**Job**
Print word for word the lines starting at the one that contains "family: Noctuidae" and ending at the final line, including both. Leave the pictures out of your answer.

**Extracted records**
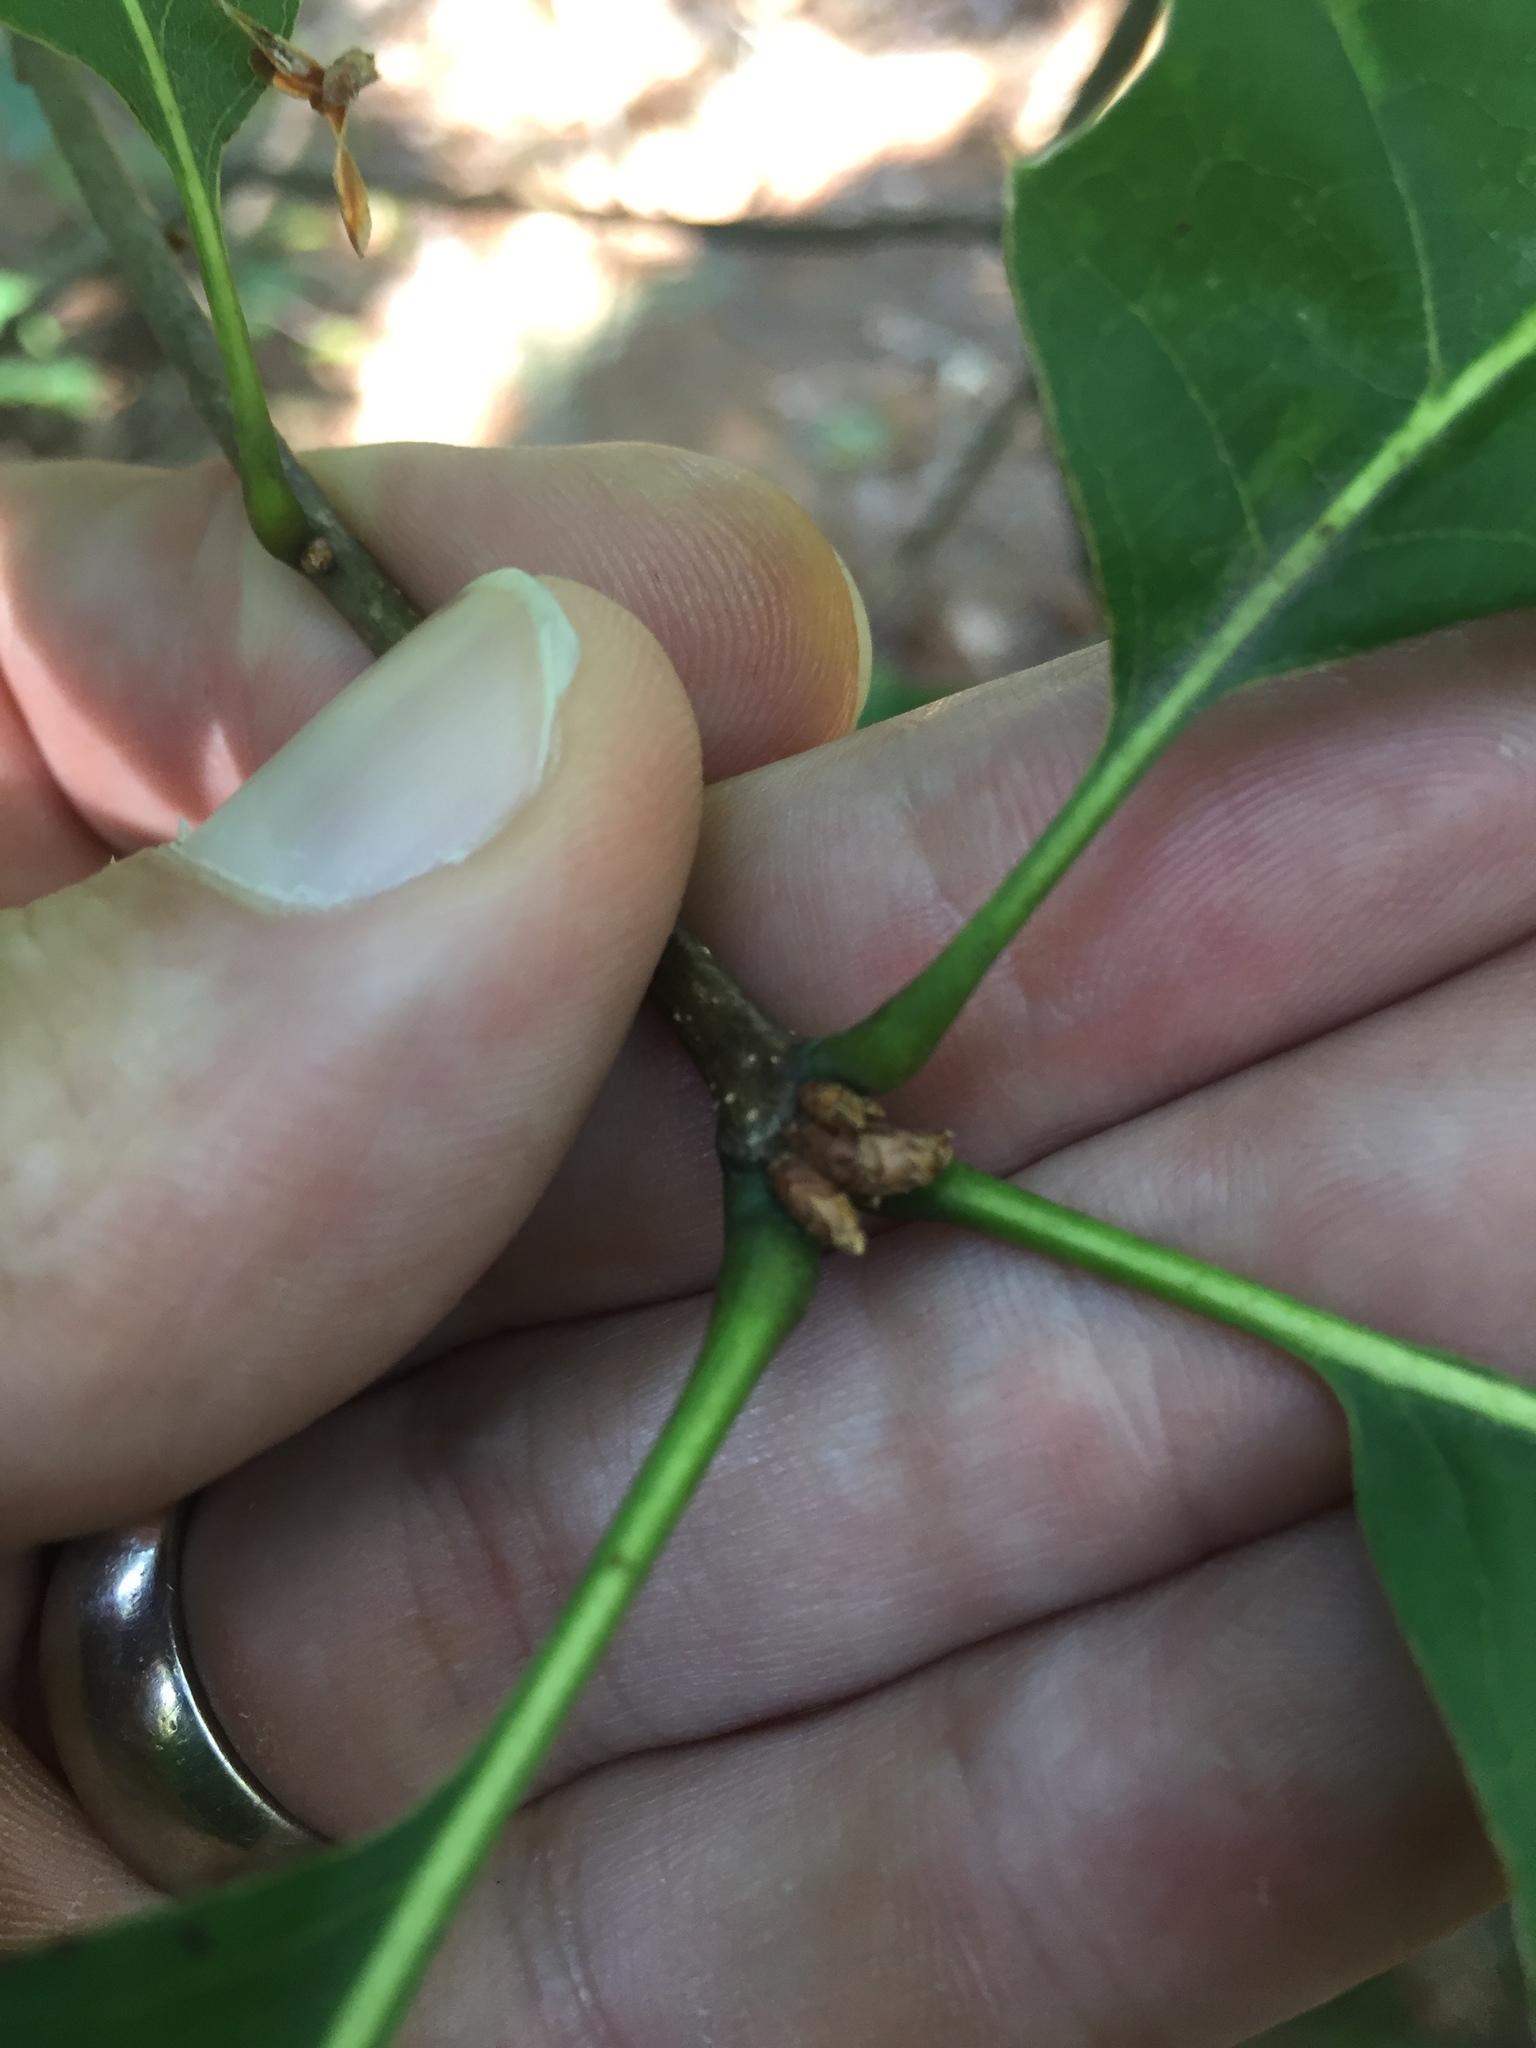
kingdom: Plantae
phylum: Tracheophyta
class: Magnoliopsida
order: Fagales
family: Fagaceae
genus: Quercus
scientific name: Quercus rubra
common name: Red oak
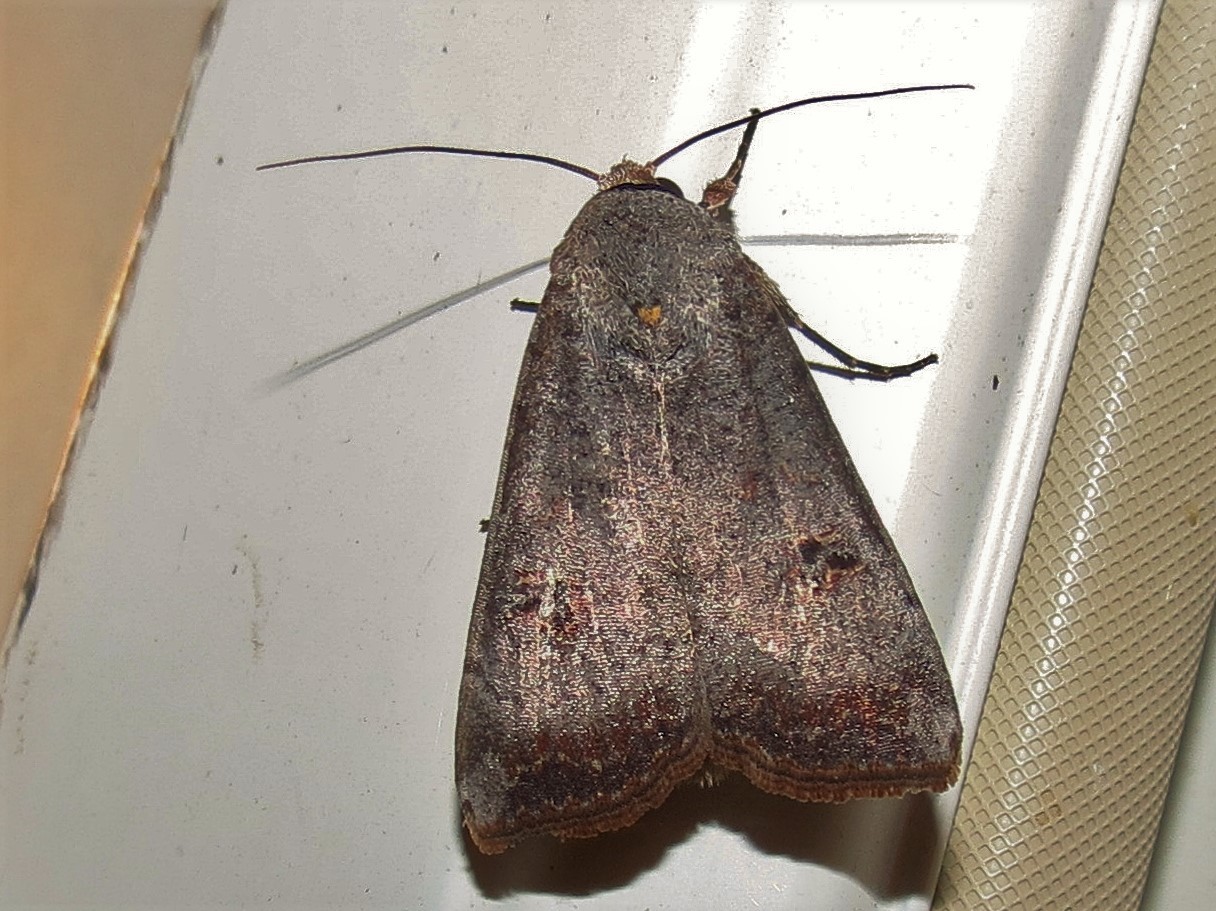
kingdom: Animalia
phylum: Arthropoda
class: Insecta
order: Lepidoptera
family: Noctuidae
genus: Anicla
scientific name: Anicla infecta
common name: Green cutworm
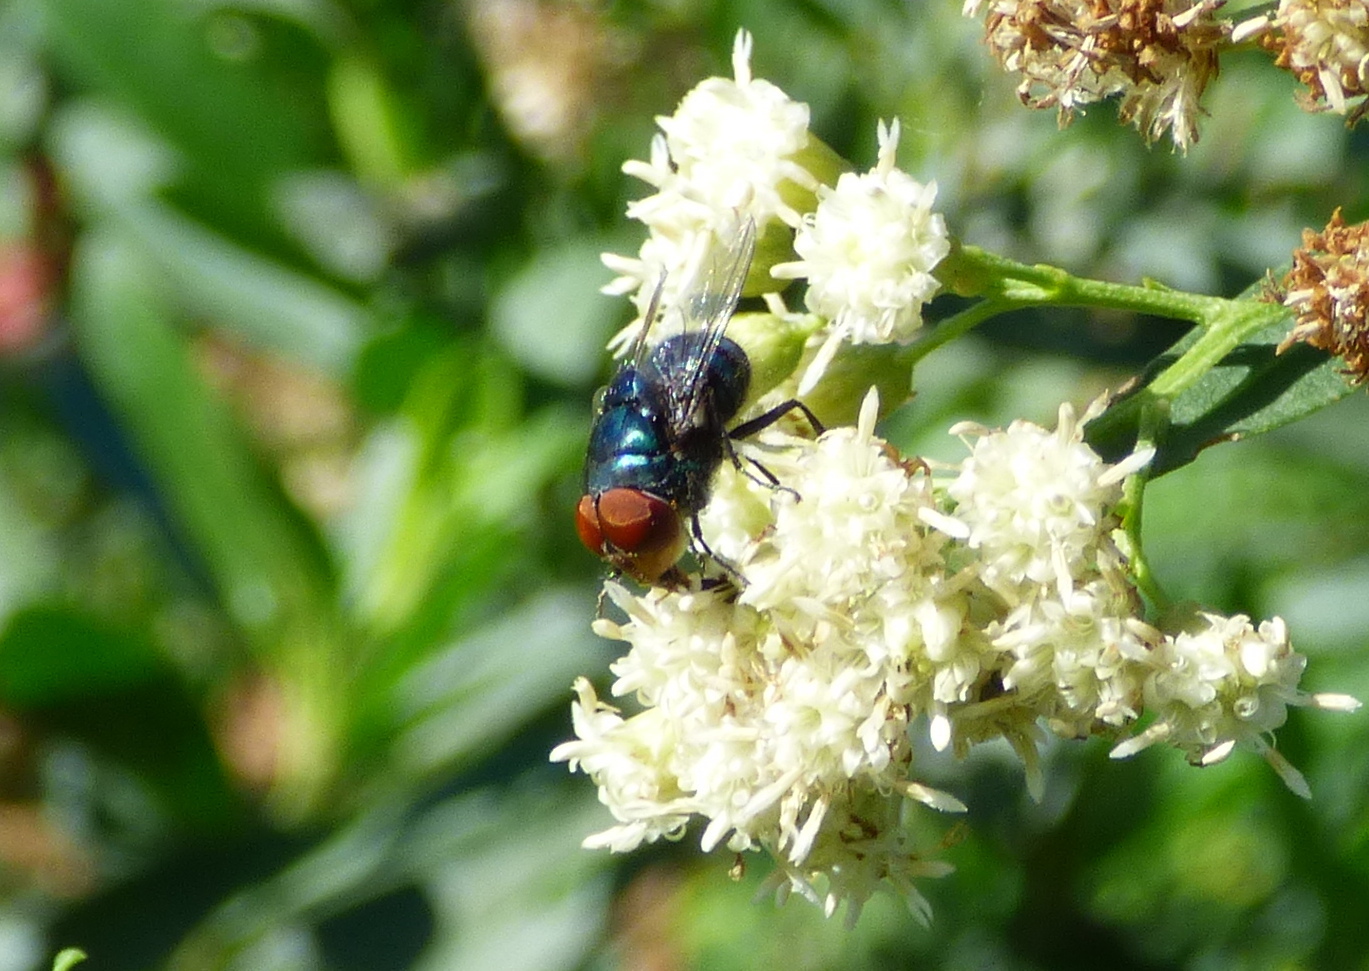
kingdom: Animalia
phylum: Arthropoda
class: Insecta
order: Diptera
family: Calliphoridae
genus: Chrysomya
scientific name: Chrysomya megacephala
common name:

**Full output**
family: Noctuidae
genus: Anicla
scientific name: Anicla infecta
common name: Green cutworm
kingdom: Animalia
phylum: Arthropoda
class: Insecta
order: Diptera
family: Calliphoridae
genus: Chrysomya
scientific name: Chrysomya megacephala
common name:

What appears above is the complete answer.